I’ll try starting at the beginning. You apparently started off this job with acrimonious salary negotiations before hitting the agreed-upon amount of $75 per week. That fee seems reasonable. You didn’t say where you lived or what hours you worked. But in most of the U.S., parents can pay that fee or less at a commercial day-care center that takes care of children during work hours.
If you work on Long Island or in Orange County, you receive a below-market rate. But just about everywhere else, you’re making fairly close to what the job is worth. Babysitting doesn’t pay well. It never has, and it probably never will. If you don’t like working for $75 a week, you’re in the wrong field.
You talk about the hassles you face. But the tone of your question (which I cleaned up quite a bit) suggests you dish it out at least as well as you take it. If you approach your job with a bad attitude, do not expect your employer to cut you much slack or give you extra pay or privileges. You describe problems that extend beyond a money dispute, and there is probably blame to spare on both sides.

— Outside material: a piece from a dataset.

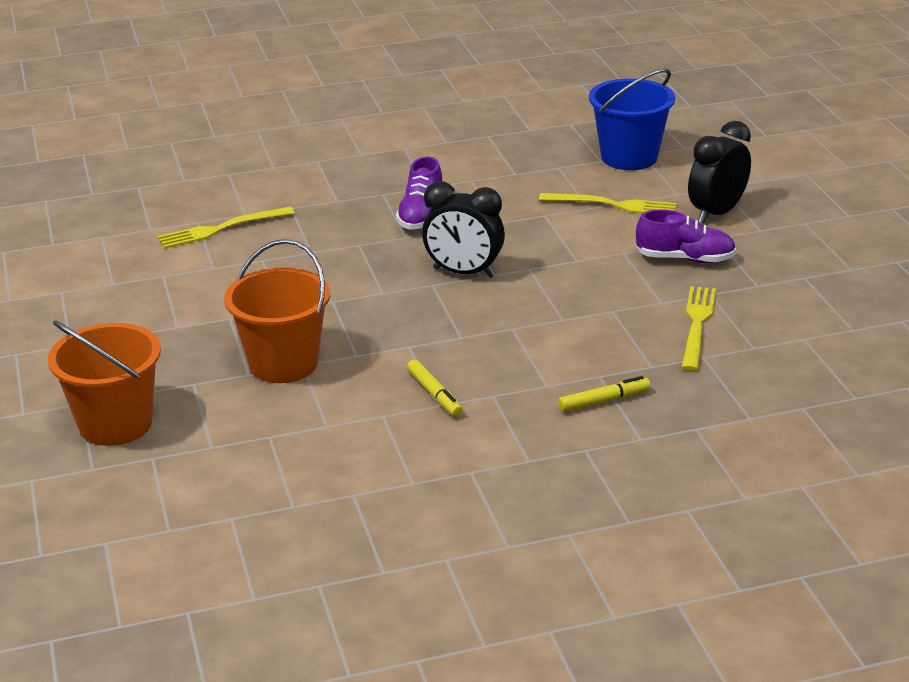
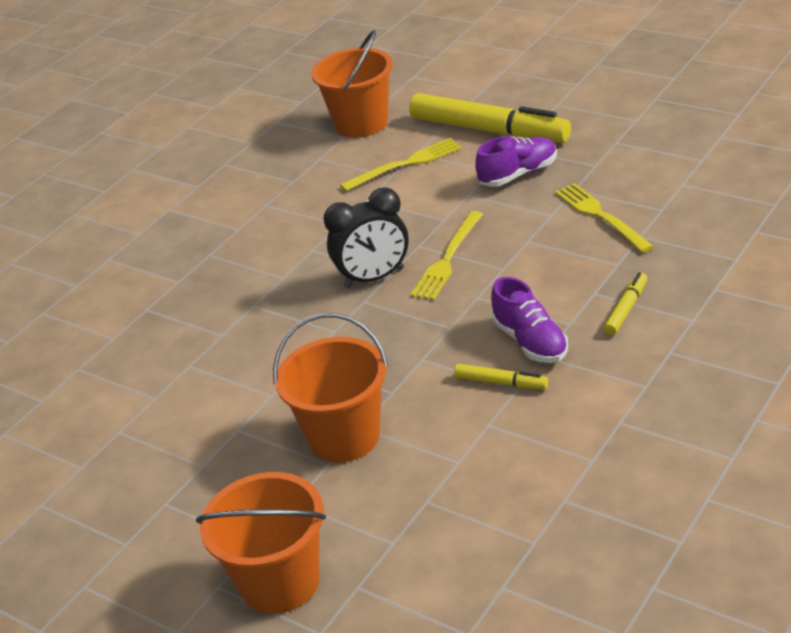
camera: 35 degrees left, 5 degrees up
yellow fork [157,207,295,249] -> yellow fork moved to [411,211,483,300]
purple shoe [396,156,442,230] -> purple shoe moved to [491,277,568,363]
blue bucket [589,69,675,170] -> orange bucket [311,30,393,138]
black clock [688,121,751,224] -> yellow marker [409,93,571,143]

You also bring up the issue of vacations. I hate to break this to you, but millions of Americans work jobs without paid vacations. Workers who do receive vacation pay generally accrue those vacation days with seniority, and even some executive jobs don’t provide paid days off in the first year. And what sounds like a flat rate is rarely a truly flat rate. People may negotiate their pay based on weekly, monthly, or annual salaries. But when they get the paycheck, it almost always breaks the money down into an hourly rate.
Bottom line:We all get paid by the hour, even if we don’t look at our salary that way. Unless your employer agreed in advance to pay you for days you don’t work, you have no legal or moral right to expect such treatment.
However, I agree with you on one point. You do indeed need to tell this woman to find another babysitter. You are not the person for the job, and both you and your employer will probably be happier when you move on.
Why are kids in a hurry to be and look older?
Spend a few minutes watching the world from a child’s viewpoint, and you’ll understand.
Everyone else is bigger and stronger and can do more things. Adults can choose what to wear, when and what to eat, and where they want to go. Who wouldn’t be on board with that?
Young children have little control over their lives, and they desperately crave the freedom to make their own decisions. Older children obtain more freedom, but with that comes a greater understanding of the depth of freedom enjoyed by adults. And still, they crave additional freedom.
But while the kids see the freedom and can practically taste the power, they miss the other side of that coin. Responsibility. Children want to be older so they can drive and go to the movies and stay up late. If they truly understood the pressures of jobs and mortgages and raising children, they might not be in such a rush.